| Data supplied |
===============
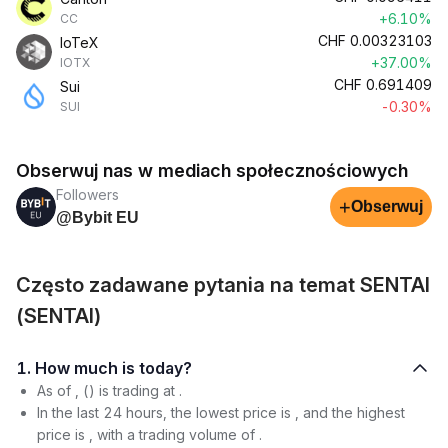
+6.10%
CC
CHF
0.00323103
IoTeX
+37.00%
IOTX
CHF
0.691409
Sui
-0.30%
SUI
Obserwuj nas w mediach społecznościowych
Followers
+
Obserwuj
@Bybit EU
Często zadawane pytania na temat SENTAI
(SENTAI)
1. How much is today?
As of , () is trading at .
In the last 24 hours, the lowest price is , and the highest
price is , with a trading volume of .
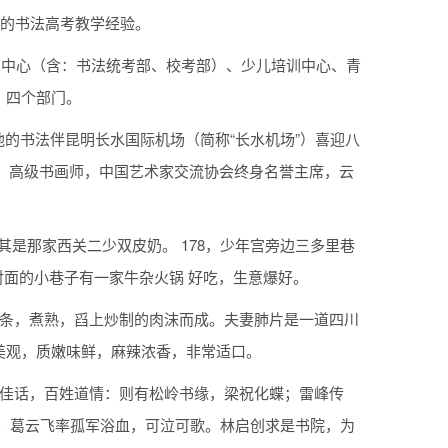
年的书法高考教学经验。
教育中心（含：书法统考部、校考部）、少儿培训中心、青
、四个部门。
他的书法伴昆明长水国际机场（简称“长水机场”）喜迎八
长、高级书画师，中国艺术家交流协会终身名誉主席，云
其是那家西关二少双皮奶。 178，少年宫旁边三多里巷
对面的小巷子有一家牛杂火锅 好吃，生意爆好。
面条，煮熟，舀上炒制的肉沫而成。夫妻肺片是一道四川
美观，质嫩味鲜，麻辣浓香，非常适口。
奇佳话，百姓道情：则有松岭书缘，梁祝化蝶；雷峰传
；葛云飞率孤军浴血，可泣可歌。林启创求是书院，为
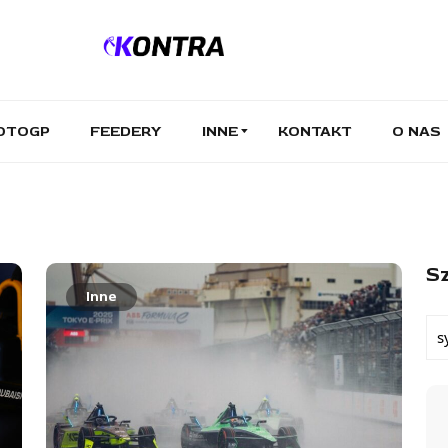
OTOGP
FEEDERY
INNE
KONTAKT
O NAS
Sz
Inne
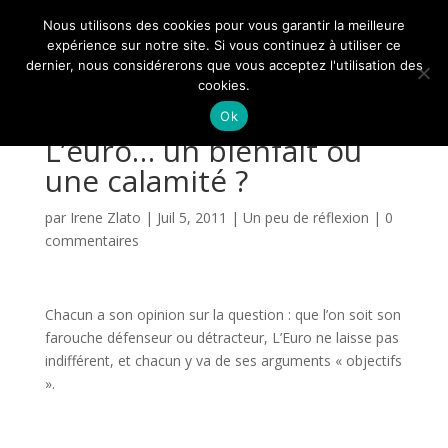
Nous utilisons des cookies pour vous garantir la meilleure
expérience sur notre site. Si vous continuez à utiliser ce
dernier, nous considérerons que vous acceptez l'utilisation des
cookies.
Ok
L’euro… un bienfait ou
une calamité ?
par
Irene Zlato
|
Juil 5, 2011
|
Un peu de réflexion
|
0
commentaires
Chacun a son opinion sur la question : que l’on soit son
farouche défenseur ou détracteur, L’Euro ne laisse pas
indifférent, et chacun y va de ses arguments « objectifs
».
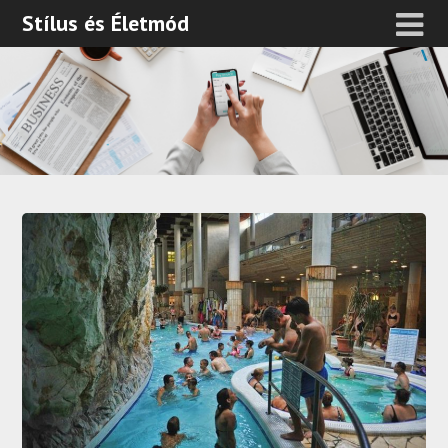
Stílus és Életmód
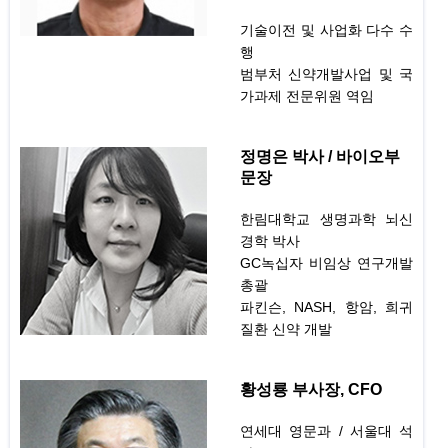
기술이전 및 사업화 다수 수
행
범부처 신약개발사업 및 국
가과제 전문위원 역임
정명은 박사 / 바이오부
문장
한림대학교 생명과학 뇌신
경학 박사
GC녹십자 비임상 연구개발
총괄
파킨슨, NASH, 항암, 희귀
질환 신약 개발
황성룡 부사장, CFO
연세대 영문과 / 서울대 석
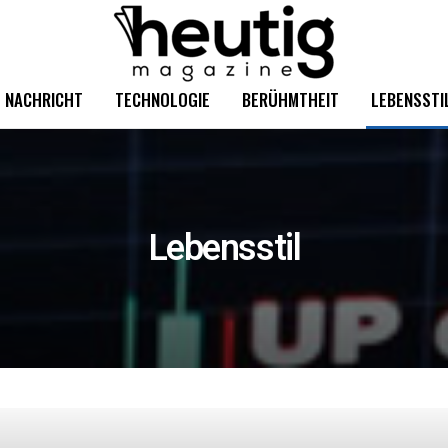
NACHRICHT
TECHNOLOGIE
BERÜHMTHEIT
LEBENSSTI
Lebensstil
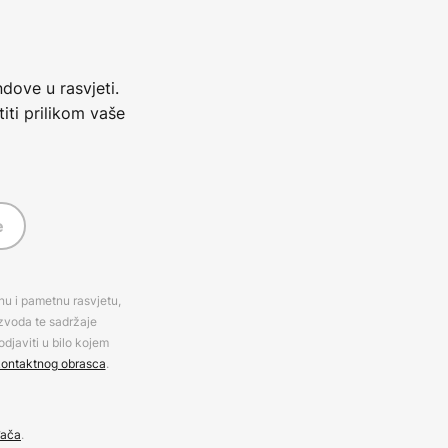
dove u rasvjeti.
iti prilikom vaše
e
rnu i pametnu rasvjetu,
izvoda te sadržaje
djaviti u bilo kojem
ontaktnog obrasca
.
đača
.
===============
Please write out the material from the line with "기술이전 및 사업화 다수 수" through the end of the material, changing "CFO" to "최고재무책임자" and leaving everything else as it is. Omit the pictures.

| Exercise result |
기술이전 및 사업화 다수 수
행
범부처 신약개발사업 및 국
가과제 전문위원 역임
정명은 박사 / 바이오부
문장
한림대학교 생명과학 뇌신
경학 박사
GC녹십자 비임상 연구개발
총괄
파킨슨, NASH, 항암, 희귀
질환 신약 개발
황성룡 부사장, 최고재무책임자
연세대 영문과 / 서울대 석
NACHRICHT
TECHNOLOGIE
BERÜHMTHEIT
LEBENSSTI
Lebensstil
dove u rasvjeti.
iti prilikom vaše
e
rnu i pametnu rasvjetu,
izvoda te sadržaje
djaviti u bilo kojem
ontaktnog obrasca
.
đača
.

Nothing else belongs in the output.